▶ _EXERCISE_
Go through the records and report each line holding the string "кафедрой".

------ RECORDS FOR THIS TASK

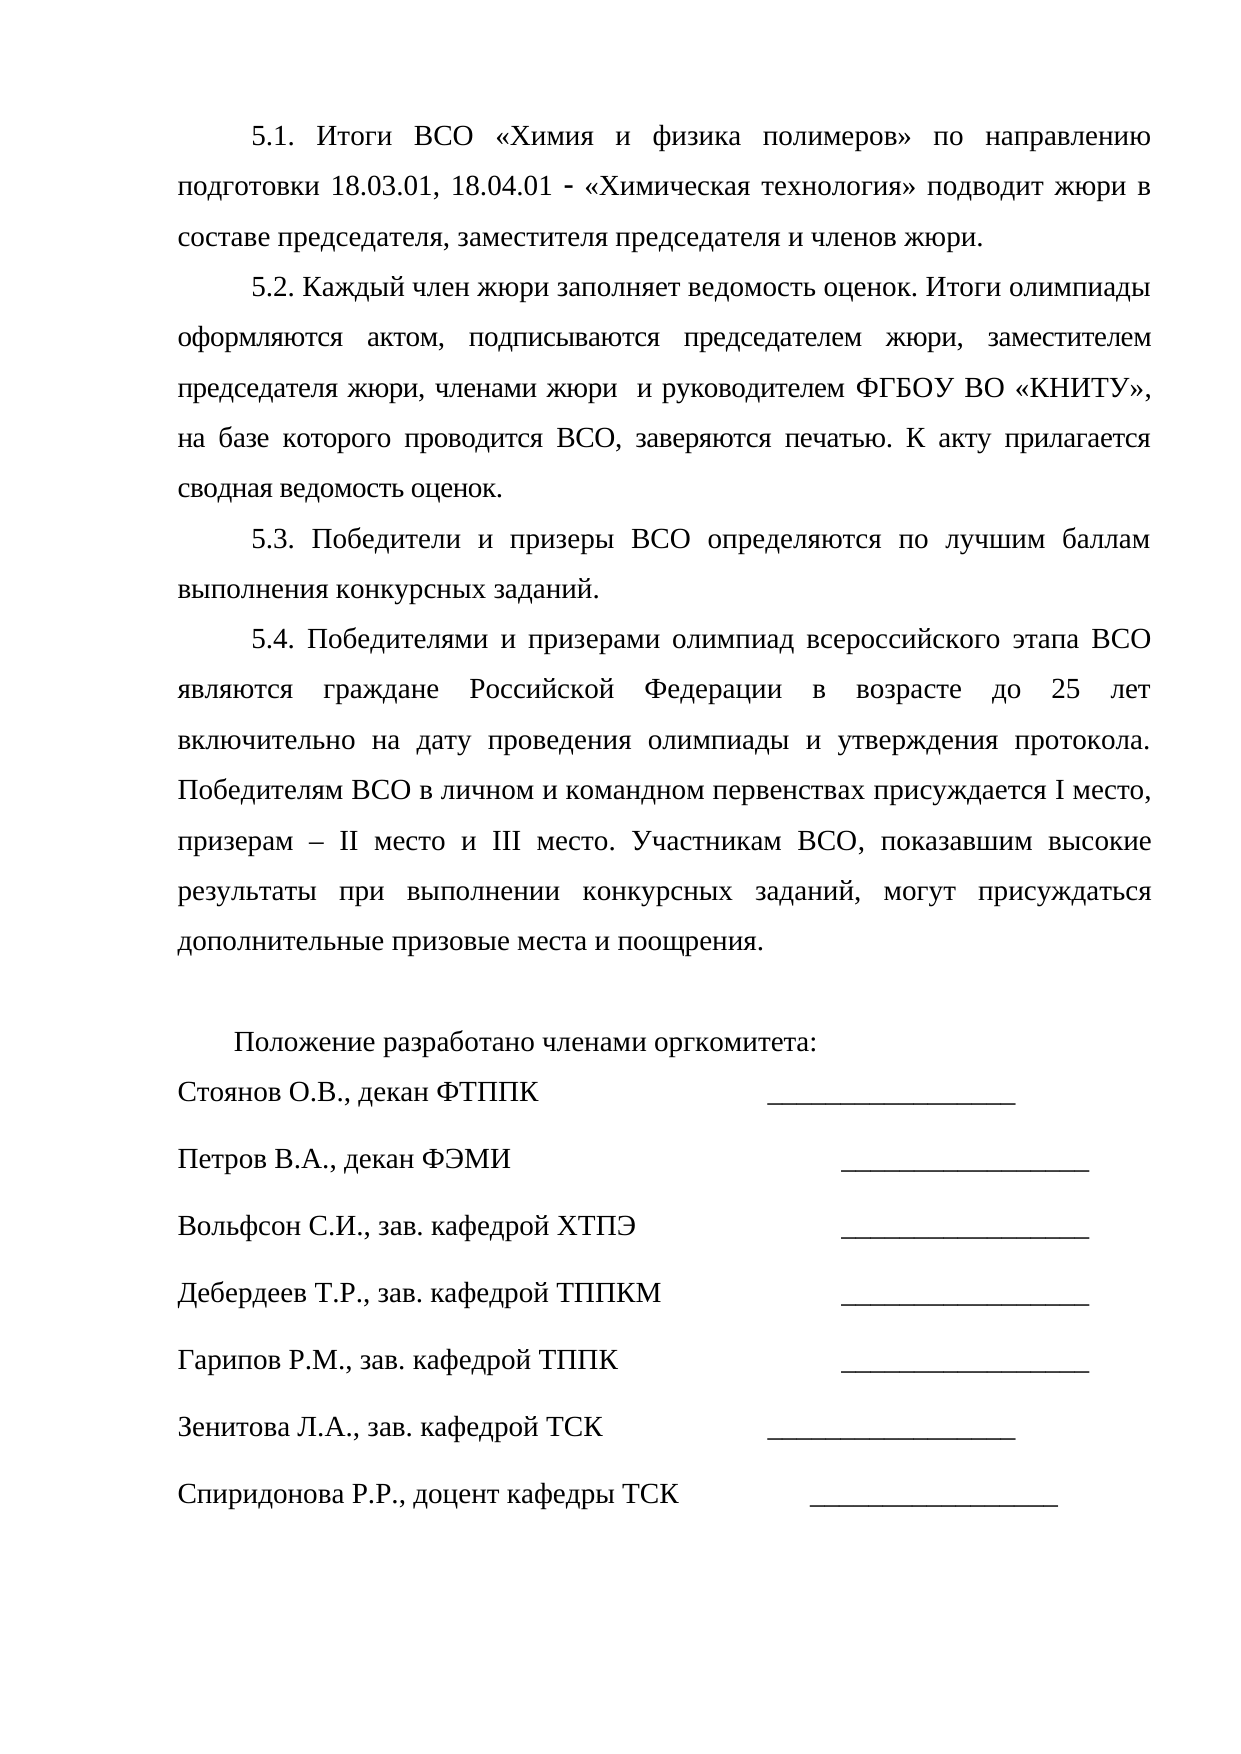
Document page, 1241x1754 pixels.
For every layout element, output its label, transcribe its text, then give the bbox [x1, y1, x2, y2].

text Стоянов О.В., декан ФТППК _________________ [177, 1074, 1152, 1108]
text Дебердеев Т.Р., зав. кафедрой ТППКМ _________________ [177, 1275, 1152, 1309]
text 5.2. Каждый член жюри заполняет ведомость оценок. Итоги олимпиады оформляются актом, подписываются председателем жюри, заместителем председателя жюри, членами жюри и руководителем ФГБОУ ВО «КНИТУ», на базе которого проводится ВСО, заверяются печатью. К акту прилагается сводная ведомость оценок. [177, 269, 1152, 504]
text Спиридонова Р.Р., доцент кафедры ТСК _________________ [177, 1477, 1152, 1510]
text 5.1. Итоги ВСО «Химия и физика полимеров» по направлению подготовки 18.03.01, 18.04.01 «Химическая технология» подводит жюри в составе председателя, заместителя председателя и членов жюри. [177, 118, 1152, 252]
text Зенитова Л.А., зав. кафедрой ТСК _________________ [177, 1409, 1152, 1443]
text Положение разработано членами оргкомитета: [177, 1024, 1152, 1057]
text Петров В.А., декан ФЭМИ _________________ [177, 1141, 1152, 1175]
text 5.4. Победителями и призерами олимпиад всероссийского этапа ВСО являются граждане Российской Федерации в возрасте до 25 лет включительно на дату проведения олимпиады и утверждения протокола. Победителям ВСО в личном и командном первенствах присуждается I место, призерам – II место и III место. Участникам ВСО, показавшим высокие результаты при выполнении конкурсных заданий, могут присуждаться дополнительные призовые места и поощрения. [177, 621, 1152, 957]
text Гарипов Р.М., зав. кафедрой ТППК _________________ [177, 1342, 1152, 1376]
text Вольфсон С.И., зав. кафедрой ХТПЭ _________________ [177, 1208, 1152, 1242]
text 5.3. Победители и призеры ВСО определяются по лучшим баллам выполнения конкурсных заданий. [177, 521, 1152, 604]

------------
------ RECORDS FOR THIS TASK

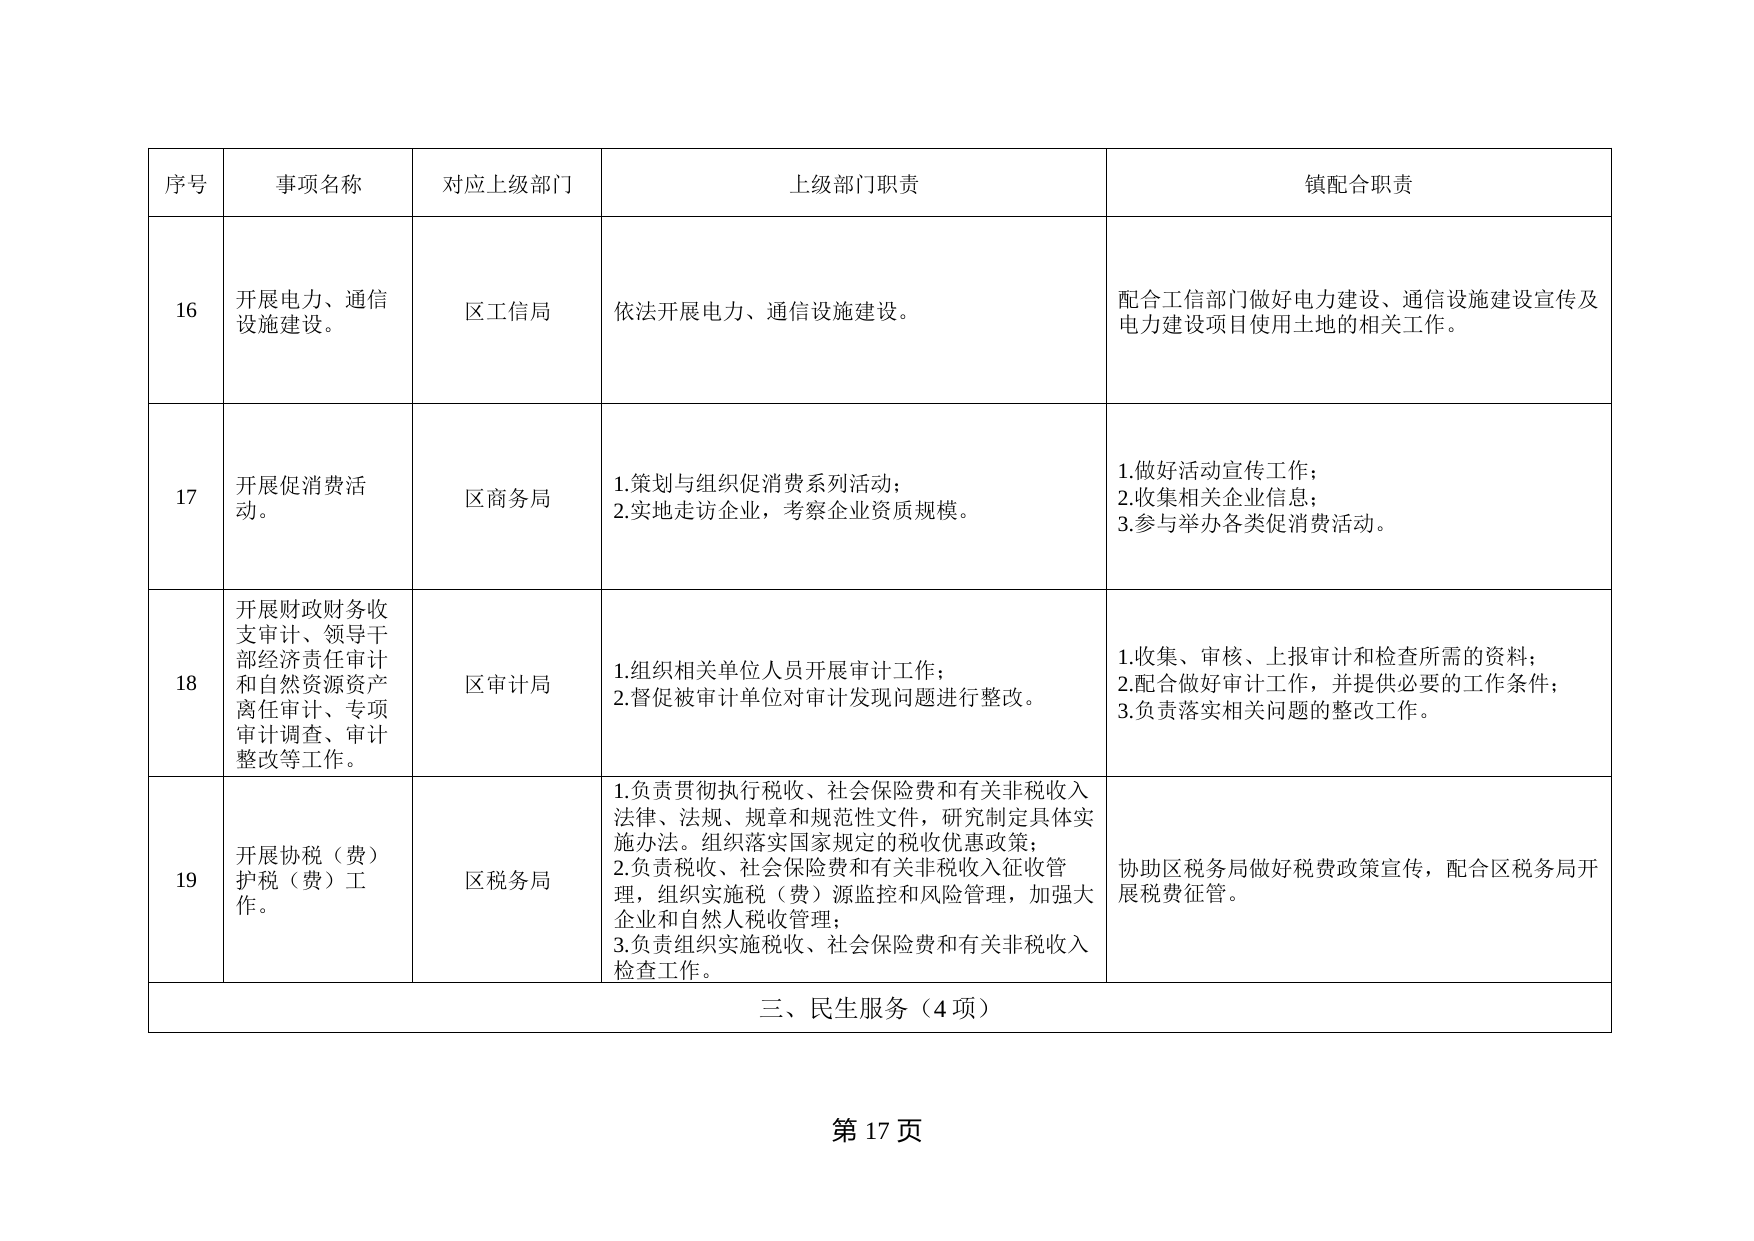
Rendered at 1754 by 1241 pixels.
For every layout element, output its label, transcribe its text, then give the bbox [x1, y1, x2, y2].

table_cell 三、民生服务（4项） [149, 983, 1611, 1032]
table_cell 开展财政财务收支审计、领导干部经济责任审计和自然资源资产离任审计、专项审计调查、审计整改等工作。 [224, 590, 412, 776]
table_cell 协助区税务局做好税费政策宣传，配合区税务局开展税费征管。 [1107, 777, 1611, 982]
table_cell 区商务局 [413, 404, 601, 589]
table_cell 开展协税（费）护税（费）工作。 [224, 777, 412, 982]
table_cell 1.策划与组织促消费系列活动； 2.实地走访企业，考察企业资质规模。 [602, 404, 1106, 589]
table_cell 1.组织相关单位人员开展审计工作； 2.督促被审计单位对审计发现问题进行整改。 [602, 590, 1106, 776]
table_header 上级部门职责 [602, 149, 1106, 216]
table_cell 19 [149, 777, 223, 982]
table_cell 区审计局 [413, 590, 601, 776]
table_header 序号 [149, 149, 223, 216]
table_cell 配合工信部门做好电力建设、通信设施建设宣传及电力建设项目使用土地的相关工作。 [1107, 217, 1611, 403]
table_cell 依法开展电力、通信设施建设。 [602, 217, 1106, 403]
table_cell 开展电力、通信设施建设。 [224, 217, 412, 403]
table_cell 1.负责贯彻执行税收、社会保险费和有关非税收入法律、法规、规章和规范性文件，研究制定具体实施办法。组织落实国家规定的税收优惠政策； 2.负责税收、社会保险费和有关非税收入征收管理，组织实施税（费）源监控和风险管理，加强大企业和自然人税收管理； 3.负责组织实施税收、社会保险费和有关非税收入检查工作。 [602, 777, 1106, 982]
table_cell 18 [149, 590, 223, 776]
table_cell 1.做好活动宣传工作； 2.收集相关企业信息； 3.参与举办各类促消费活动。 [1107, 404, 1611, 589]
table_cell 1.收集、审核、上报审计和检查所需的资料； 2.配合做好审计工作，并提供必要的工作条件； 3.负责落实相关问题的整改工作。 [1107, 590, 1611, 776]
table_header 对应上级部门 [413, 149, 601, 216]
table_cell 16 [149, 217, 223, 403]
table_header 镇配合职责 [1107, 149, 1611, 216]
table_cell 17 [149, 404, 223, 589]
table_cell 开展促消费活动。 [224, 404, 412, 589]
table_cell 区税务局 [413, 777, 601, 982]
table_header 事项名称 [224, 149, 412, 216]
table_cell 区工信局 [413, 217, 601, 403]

------------

▶ _THE ANSWER_
text Дебердеев Т.Р., зав. кафедрой ТППКМ _________________ [177, 1275, 1152, 1309]
text Зенитова Л.А., зав. кафедрой ТСК _________________ [177, 1409, 1152, 1443]
text Гарипов Р.М., зав. кафедрой ТППК _________________ [177, 1342, 1152, 1376]
text Вольфсон С.И., зав. кафедрой ХТПЭ _________________ [177, 1208, 1152, 1242]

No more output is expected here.